[Document understanding data]
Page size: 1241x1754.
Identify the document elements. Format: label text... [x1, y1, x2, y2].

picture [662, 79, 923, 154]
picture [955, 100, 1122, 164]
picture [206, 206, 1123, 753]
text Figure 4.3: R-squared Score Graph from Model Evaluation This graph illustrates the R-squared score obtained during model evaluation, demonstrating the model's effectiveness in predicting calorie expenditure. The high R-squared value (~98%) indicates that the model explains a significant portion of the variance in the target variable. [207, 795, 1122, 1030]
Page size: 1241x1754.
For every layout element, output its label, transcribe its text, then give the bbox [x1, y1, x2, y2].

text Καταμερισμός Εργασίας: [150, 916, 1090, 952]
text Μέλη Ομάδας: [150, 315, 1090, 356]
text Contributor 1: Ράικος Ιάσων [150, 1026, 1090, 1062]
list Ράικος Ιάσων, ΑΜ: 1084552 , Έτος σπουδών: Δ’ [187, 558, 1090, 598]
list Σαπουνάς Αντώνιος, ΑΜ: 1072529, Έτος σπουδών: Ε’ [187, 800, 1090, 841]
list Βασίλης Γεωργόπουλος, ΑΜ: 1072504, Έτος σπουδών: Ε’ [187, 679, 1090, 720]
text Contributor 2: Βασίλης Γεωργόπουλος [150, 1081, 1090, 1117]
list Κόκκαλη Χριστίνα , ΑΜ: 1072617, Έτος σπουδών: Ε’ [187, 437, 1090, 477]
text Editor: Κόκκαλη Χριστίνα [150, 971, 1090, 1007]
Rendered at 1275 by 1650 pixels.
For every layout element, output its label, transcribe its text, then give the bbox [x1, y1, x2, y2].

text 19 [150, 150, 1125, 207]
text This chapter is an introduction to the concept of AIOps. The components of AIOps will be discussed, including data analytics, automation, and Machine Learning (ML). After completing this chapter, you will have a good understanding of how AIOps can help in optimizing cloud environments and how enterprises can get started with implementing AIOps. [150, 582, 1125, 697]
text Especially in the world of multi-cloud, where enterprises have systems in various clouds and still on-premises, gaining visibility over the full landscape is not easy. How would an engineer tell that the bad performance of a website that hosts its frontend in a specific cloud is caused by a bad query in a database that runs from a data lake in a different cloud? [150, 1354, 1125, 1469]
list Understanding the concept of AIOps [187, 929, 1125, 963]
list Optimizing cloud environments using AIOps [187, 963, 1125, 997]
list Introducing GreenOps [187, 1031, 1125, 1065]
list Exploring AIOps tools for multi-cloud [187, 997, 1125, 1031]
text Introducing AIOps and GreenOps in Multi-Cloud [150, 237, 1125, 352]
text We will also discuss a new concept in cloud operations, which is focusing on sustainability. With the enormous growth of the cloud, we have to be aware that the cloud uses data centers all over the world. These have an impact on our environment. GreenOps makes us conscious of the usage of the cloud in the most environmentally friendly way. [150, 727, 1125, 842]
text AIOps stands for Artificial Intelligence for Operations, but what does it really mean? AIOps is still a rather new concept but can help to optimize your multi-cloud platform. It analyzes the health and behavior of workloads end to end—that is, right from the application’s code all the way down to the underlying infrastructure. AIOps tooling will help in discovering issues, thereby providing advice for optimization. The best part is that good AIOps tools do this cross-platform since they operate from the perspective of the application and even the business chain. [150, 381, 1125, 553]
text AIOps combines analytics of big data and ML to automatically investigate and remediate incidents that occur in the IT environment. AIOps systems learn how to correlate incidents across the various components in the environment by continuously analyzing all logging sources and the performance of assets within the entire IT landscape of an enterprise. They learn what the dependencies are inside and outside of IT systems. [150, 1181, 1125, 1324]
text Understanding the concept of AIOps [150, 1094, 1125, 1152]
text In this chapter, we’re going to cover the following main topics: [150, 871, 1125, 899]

:: Activity ::
Above are some records; extract every one of them exactly.

:: Exercise solution ::
Page size: 1241x1754.
Identify the document elements. Format: label text... [x1, y1, x2, y2].

picture [662, 79, 923, 154]
picture [955, 100, 1122, 164]
picture [206, 206, 1123, 753]
text Figure 4.3: R-squared Score Graph from Model Evaluation This graph illustrates the R-squared score obtained during model evaluation, demonstrating the model's effectiveness in predicting calorie expenditure. The high R-squared value (~98%) indicates that the model explains a significant portion of the variance in the target variable. [207, 795, 1122, 1030]
Page size: 1241x1754.
For every layout element, output its label, transcribe its text, then give the bbox [x1, y1, x2, y2].

text Καταμερισμός Εργασίας: [150, 916, 1090, 952]
text Μέλη Ομάδας: [150, 315, 1090, 356]
text Contributor 1: Ράικος Ιάσων [150, 1026, 1090, 1062]
list Ράικος Ιάσων, ΑΜ: 1084552 , Έτος σπουδών: Δ’ [187, 558, 1090, 598]
list Σαπουνάς Αντώνιος, ΑΜ: 1072529, Έτος σπουδών: Ε’ [187, 800, 1090, 841]
list Βασίλης Γεωργόπουλος, ΑΜ: 1072504, Έτος σπουδών: Ε’ [187, 679, 1090, 720]
text Contributor 2: Βασίλης Γεωργόπουλος [150, 1081, 1090, 1117]
list Κόκκαλη Χριστίνα , ΑΜ: 1072617, Έτος σπουδών: Ε’ [187, 437, 1090, 477]
text Editor: Κόκκαλη Χριστίνα [150, 971, 1090, 1007]
Rendered at 1275 by 1650 pixels.
For every layout element, output its label, transcribe its text, then give the bbox [x1, y1, x2, y2].

text 19 [150, 150, 1125, 207]
text This chapter is an introduction to the concept of AIOps. The components of AIOps will be discussed, including data analytics, automation, and Machine Learning (ML). After completing this chapter, you will have a good understanding of how AIOps can help in optimizing cloud environments and how enterprises can get started with implementing AIOps. [150, 582, 1125, 697]
text Especially in the world of multi-cloud, where enterprises have systems in various clouds and still on-premises, gaining visibility over the full landscape is not easy. How would an engineer tell that the bad performance of a website that hosts its frontend in a specific cloud is caused by a bad query in a database that runs from a data lake in a different cloud? [150, 1354, 1125, 1469]
list Understanding the concept of AIOps [187, 929, 1125, 963]
list Optimizing cloud environments using AIOps [187, 963, 1125, 997]
list Introducing GreenOps [187, 1031, 1125, 1065]
list Exploring AIOps tools for multi-cloud [187, 997, 1125, 1031]
text Introducing AIOps and GreenOps in Multi-Cloud [150, 237, 1125, 352]
text We will also discuss a new concept in cloud operations, which is focusing on sustainability. With the enormous growth of the cloud, we have to be aware that the cloud uses data centers all over the world. These have an impact on our environment. GreenOps makes us conscious of the usage of the cloud in the most environmentally friendly way. [150, 727, 1125, 842]
text AIOps stands for Artificial Intelligence for Operations, but what does it really mean? AIOps is still a rather new concept but can help to optimize your multi-cloud platform. It analyzes the health and behavior of workloads end to end—that is, right from the application’s code all the way down to the underlying infrastructure. AIOps tooling will help in discovering issues, thereby providing advice for optimization. The best part is that good AIOps tools do this cross-platform since they operate from the perspective of the application and even the business chain. [150, 381, 1125, 553]
text AIOps combines analytics of big data and ML to automatically investigate and remediate incidents that occur in the IT environment. AIOps systems learn how to correlate incidents across the various components in the environment by continuously analyzing all logging sources and the performance of assets within the entire IT landscape of an enterprise. They learn what the dependencies are inside and outside of IT systems. [150, 1181, 1125, 1324]
text Understanding the concept of AIOps [150, 1094, 1125, 1152]
text In this chapter, we’re going to cover the following main topics: [150, 871, 1125, 899]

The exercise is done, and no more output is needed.